Skorzeny gefährdete die Mission

Skorzeny gefährdete mit seinem Drang zur Selbstdarstellung sogar den Erfolg des Unternehmens, als er sich in das kleine, bereits schwer beladene Flugzeug zwängte, das Mussolini von Gran Sasso in Richtung Berlin - wo die Befreiung mit Hitler propagandawirksam gefeiert werden sollte - bringen sollte. "Da kam Skorzeny heran und bestand darauf, ebenfalls mitzufliegen", hieß es 1950 in der "Zeit". Der Pilot widersprach. "Skorzeny aber drängte sich mit Gewalt herein: ein Bild, das nach dem Bericht der Augenzeugen eher komisch als heroisch war: der schwere Skorzeny, der dem korpulenten Mussolini in der viel zu engen 'Kabine' auf den Leib rückte." Wenn jemand bei der Befreiung Mussolins mehr leistete als andere, so sei es der Pilot gewesen, "aber Skorzeny war es nicht".

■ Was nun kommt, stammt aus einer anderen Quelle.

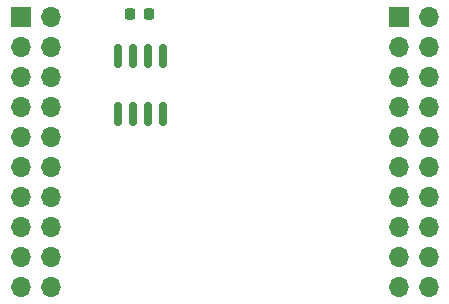
<source format=gbr>
%TF.GenerationSoftware,KiCad,Pcbnew,7.0.9*%
%TF.CreationDate,2024-01-12T22:07:47+01:00*%
%TF.ProjectId,board,626f6172-642e-46b6-9963-61645f706362,rev?*%
%TF.SameCoordinates,Original*%
%TF.FileFunction,Soldermask,Top*%
%TF.FilePolarity,Negative*%
%FSLAX46Y46*%
G04 Gerber Fmt 4.6, Leading zero omitted, Abs format (unit mm)*
G04 Created by KiCad (PCBNEW 7.0.9) date 2024-01-12 22:07:47*
%MOMM*%
%LPD*%
G01*
G04 APERTURE LIST*
G04 Aperture macros list*
%AMRoundRect*
0 Rectangle with rounded corners*
0 $1 Rounding radius*
0 $2 $3 $4 $5 $6 $7 $8 $9 X,Y pos of 4 corners*
0 Add a 4 corners polygon primitive as box body*
4,1,4,$2,$3,$4,$5,$6,$7,$8,$9,$2,$3,0*
0 Add four circle primitives for the rounded corners*
1,1,$1+$1,$2,$3*
1,1,$1+$1,$4,$5*
1,1,$1+$1,$6,$7*
1,1,$1+$1,$8,$9*
0 Add four rect primitives between the rounded corners*
20,1,$1+$1,$2,$3,$4,$5,0*
20,1,$1+$1,$4,$5,$6,$7,0*
20,1,$1+$1,$6,$7,$8,$9,0*
20,1,$1+$1,$8,$9,$2,$3,0*%
G04 Aperture macros list end*
%ADD10RoundRect,0.225000X-0.225000X-0.250000X0.225000X-0.250000X0.225000X0.250000X-0.225000X0.250000X0*%
%ADD11RoundRect,0.150000X-0.150000X0.825000X-0.150000X-0.825000X0.150000X-0.825000X0.150000X0.825000X0*%
%ADD12R,1.700000X1.700000*%
%ADD13O,1.700000X1.700000*%
G04 APERTURE END LIST*
D10*
%TO.C,C1*%
X109745000Y-97500000D03*
X111295000Y-97500000D03*
%TD*%
D11*
%TO.C,U1*%
X112500000Y-101050000D03*
X111230000Y-101050000D03*
X109960000Y-101050000D03*
X108690000Y-101050000D03*
X108690000Y-106000000D03*
X109960000Y-106000000D03*
X111230000Y-106000000D03*
X112500000Y-106000000D03*
%TD*%
D12*
%TO.C,J1*%
X132460000Y-97740000D03*
D13*
X135000000Y-97740000D03*
X132460000Y-100280000D03*
X135000000Y-100280000D03*
X132460000Y-102820000D03*
X135000000Y-102820000D03*
X132460000Y-105360000D03*
X135000000Y-105360000D03*
X132460000Y-107900000D03*
X135000000Y-107900000D03*
X132460000Y-110440000D03*
X135000000Y-110440000D03*
X132460000Y-112980000D03*
X135000000Y-112980000D03*
X132460000Y-115520000D03*
X135000000Y-115520000D03*
X132460000Y-118060000D03*
X135000000Y-118060000D03*
X132460000Y-120600000D03*
X135000000Y-120600000D03*
%TD*%
D12*
%TO.C,J2*%
X100460000Y-97740000D03*
D13*
X103000000Y-97740000D03*
X100460000Y-100280000D03*
X103000000Y-100280000D03*
X100460000Y-102820000D03*
X103000000Y-102820000D03*
X100460000Y-105360000D03*
X103000000Y-105360000D03*
X100460000Y-107900000D03*
X103000000Y-107900000D03*
X100460000Y-110440000D03*
X103000000Y-110440000D03*
X100460000Y-112980000D03*
X103000000Y-112980000D03*
X100460000Y-115520000D03*
X103000000Y-115520000D03*
X100460000Y-118060000D03*
X103000000Y-118060000D03*
X100460000Y-120600000D03*
X103000000Y-120600000D03*
%TD*%
M02*

</source>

Nach Ende des Zweiten Weltkriegs wurde Skorzeny zwar von den Alliierten als Kriegsverbrecher vor Gericht gestellt. Er wurde aber 1947 freigesprochen und den deutschen Behörden übergeben. Aus dem Gefängnis von Darmstadt gelang ihm dann im Juli 1948 mit Hilfe des Gefängniskommandanten die Flucht. Skorzeny lebte unbehelligt in Argentinien und Spanien. Er schrieb in aller Ruhe an seinen Memoiren und strickte erfolgreich an seiner Legende. Auch drei Biografen hinterfragten später seine schmeichelhaften Angaben zur Befreiung von Mussolini nicht.

Hitlergruß beim Begräbnis

Skorzeny verschwand aber nicht einfach in der Versenkung, sondern fungierte unter anderem als Berater des argentinischen Präsidenten Perón und des ägyptischen Staatschefs Nasser. Neuen Erkenntnissen zufolge soll er, der NS-Kriegsheld, auch als Killer für den israelischen Geheimdienst Mossad tätig gewesen sein.

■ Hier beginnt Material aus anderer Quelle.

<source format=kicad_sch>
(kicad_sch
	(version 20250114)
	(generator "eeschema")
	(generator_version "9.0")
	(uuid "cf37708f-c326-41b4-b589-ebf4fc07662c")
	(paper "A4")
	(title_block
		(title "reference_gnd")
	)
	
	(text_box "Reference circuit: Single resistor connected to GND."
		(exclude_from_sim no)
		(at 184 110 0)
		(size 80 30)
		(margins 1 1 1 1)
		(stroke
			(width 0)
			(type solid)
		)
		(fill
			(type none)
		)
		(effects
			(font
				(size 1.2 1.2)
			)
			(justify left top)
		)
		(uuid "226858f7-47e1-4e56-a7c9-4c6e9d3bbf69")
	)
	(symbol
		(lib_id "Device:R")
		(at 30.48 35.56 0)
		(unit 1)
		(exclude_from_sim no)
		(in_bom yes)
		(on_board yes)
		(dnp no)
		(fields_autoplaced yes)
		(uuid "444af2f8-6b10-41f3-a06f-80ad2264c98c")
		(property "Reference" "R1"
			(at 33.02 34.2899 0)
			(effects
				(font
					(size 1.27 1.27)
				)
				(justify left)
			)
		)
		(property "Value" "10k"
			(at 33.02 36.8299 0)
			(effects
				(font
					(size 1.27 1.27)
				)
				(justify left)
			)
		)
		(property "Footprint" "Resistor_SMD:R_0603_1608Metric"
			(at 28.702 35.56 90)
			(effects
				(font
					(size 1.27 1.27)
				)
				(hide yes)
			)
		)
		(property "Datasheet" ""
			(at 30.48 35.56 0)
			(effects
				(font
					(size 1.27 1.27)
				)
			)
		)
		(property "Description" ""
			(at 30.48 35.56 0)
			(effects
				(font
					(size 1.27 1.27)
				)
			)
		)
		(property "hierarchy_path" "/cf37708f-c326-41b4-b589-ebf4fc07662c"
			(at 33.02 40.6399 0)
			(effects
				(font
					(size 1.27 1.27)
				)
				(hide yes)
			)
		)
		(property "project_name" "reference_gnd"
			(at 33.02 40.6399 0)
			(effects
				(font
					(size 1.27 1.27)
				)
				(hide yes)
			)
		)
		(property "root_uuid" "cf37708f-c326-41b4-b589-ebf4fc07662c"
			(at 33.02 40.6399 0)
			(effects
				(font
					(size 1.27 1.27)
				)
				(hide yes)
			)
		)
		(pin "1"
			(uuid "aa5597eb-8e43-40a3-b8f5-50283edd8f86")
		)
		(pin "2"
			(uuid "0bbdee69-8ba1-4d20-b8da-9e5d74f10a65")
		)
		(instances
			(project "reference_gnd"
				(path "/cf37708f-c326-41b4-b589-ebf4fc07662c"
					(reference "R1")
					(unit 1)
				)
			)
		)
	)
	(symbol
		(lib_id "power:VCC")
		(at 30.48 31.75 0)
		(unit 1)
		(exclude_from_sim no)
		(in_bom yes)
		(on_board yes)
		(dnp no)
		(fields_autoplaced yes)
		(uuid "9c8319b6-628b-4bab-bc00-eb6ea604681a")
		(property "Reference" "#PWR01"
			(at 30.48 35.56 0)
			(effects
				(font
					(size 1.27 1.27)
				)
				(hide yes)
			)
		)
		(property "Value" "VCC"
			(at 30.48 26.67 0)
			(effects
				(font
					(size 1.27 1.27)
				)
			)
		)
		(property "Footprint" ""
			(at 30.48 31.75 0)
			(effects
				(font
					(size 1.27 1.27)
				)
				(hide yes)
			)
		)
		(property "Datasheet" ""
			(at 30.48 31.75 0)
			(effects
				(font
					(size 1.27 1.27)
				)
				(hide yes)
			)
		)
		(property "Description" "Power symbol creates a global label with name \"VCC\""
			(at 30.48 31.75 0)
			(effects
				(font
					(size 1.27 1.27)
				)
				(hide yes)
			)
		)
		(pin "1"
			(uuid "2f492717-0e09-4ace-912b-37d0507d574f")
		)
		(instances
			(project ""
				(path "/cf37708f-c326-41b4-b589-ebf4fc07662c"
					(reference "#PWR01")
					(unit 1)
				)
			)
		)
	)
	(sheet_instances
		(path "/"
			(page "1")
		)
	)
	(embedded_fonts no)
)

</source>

1961 flog auf, dass Skorzeny jahrelang geheim als Generalvertreter des österreichischen Unternehmens Voest in Spanien und Lateinamerika tätig gewesen war. 1975 starb er in Madrid. Seine Urne wurde auf dem Döblinger Friedhof beigesetzt, bei der Beerdigung salutierten alte Kameraden mit dem Hitlergruß.